Mr Low: I thought I made it clear in my speech that I welcome that CPF is not used in this downturn as a tool to cut employers’ cost. And if the Workers’ Party is in government, I’d rather that we use the money – if there’s a need to save employers’ cost – to pay directly to the CPF account of members…for companies which are in difficulty, rather than have a Jobs Credit scheme that gives companies, regardless (of) whether they are profitable.
Mr Lim: If the choice is between implementing a $4.5 billion Jobs Credit versus a 9 percentage point cut in CPF – you cannot have both, it’s either you introduce a Jobs Credit or you take a CPF cut – if that’s the situation, which one will the Workers’ Party go for?
Mr Low: Our position is that we will never cut the CPF. But the question is, must it be Jobs Credit? Could it be other forms to help employers to cut costs? There may be other forms. But to me, Jobs Credit as it is, I don’t think it’s effective.
Low’s salary queries
HOUGANG MP Low Thia Khiang questioned if the Government was sending “a mixed signal” to Singaporeans with its estimated salaries for political office-holders in the coming fiscal year.
He said the Budget for political appointments across the Government’s 14 ministries and the Prime Minister’s Office went down by “just 1 per cent” from $61.8 million in revised fiscal year 2008, to $61.4 million in 2009 estimates.
This refers to the total sum of money set aside to pay ministers, ministers of state, and parliamentary secretaries.
The budgeted sum for each ministry is listed in the Budget Book, and is based on the number of political positions and their estimated salaries.
Said Mr Low: “This does not square with what Minister Teo Chee Hean disclosed in this House that the MR4 salary will drop by 20 per cent compared to 2008.”
Mr Teo, the Minister in charge of the Civil Service, said last month that senior permanent secretaries and entry-grade ministers at the MR4 grade will get 20 per cent less in 2009, compared to 2008.
Mr Low queried this. He said that despite head count staying the same, the political appointment budget estimates for five ministries and the Prime Minister’s Office saw a 5 to 12 per cent spike.
The figures also remained almost unchanged for six ministries, while there was a drop of 4, 12 and 29 per cent at three ministries. “Are we sending a mixed signal to the people? How can the Government ask Singaporeans to tighten their belts when it fails to restrain its own salary estimates?”

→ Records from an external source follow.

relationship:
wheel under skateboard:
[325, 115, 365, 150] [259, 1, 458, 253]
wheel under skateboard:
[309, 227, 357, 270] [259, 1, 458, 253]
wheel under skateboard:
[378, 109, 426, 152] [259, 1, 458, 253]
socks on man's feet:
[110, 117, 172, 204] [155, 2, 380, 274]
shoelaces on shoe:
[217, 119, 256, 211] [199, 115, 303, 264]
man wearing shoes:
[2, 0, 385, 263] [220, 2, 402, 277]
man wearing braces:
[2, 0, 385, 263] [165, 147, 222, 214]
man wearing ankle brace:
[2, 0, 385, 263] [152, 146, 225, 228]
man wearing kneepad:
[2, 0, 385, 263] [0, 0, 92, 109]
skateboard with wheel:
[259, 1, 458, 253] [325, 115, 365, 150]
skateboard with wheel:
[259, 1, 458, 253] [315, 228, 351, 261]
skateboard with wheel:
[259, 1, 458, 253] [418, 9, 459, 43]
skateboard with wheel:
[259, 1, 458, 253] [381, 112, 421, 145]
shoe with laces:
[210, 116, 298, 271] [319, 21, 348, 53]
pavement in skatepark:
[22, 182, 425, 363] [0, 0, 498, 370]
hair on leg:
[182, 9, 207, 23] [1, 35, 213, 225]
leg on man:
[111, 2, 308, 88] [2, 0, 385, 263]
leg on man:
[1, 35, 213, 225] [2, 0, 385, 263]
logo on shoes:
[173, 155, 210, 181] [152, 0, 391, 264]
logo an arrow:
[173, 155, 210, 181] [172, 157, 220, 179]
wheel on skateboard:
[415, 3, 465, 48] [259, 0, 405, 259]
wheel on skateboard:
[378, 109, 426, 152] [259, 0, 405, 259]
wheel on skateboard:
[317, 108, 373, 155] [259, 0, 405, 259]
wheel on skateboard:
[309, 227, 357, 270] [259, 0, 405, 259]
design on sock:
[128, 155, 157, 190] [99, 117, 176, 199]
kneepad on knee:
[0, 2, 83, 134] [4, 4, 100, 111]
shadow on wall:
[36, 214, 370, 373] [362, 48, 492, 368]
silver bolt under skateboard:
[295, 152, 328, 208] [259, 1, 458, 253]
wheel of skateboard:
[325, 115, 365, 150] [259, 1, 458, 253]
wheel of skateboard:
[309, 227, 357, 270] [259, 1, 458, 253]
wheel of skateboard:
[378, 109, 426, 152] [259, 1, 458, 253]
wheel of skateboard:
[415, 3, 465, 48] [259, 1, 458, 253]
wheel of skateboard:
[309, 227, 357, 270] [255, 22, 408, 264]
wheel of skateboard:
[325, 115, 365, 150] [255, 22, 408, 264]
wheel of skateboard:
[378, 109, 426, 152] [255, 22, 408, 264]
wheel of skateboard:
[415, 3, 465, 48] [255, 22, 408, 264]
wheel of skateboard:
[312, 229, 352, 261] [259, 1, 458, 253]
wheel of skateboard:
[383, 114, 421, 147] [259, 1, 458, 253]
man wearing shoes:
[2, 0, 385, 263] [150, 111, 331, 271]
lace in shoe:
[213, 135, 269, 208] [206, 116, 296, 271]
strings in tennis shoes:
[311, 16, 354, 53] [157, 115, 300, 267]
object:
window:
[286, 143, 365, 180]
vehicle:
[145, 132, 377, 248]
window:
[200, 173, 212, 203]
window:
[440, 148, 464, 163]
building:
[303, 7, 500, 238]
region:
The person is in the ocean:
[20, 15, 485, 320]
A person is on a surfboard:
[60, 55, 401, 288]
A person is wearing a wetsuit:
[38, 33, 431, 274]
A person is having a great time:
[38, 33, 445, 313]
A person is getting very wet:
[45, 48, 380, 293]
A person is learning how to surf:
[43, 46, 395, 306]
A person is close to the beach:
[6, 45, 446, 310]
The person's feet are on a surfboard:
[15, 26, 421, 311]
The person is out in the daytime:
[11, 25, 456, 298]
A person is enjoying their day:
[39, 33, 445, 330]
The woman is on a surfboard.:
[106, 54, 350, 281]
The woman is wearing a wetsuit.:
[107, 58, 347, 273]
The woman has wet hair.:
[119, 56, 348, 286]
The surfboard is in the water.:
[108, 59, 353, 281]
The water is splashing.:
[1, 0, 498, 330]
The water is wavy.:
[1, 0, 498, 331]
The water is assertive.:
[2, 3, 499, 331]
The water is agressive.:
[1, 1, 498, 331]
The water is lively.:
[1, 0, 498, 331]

The Workers’ Party chief said that workers are facing more than just a wage freeze or cut. They are “staring down at the prospect of no-pay leave and retrenchment”.
“The Government should take the lead in tightening its belt wherever possible and spend generously and wisely in a focused manner to ride out the recession,” he said.
He also asked if “we really need to increase expenditure for defence by $644 million over FY 2008? I would imagine Mindef would be able to buy more for the same dollar in a world in recession.”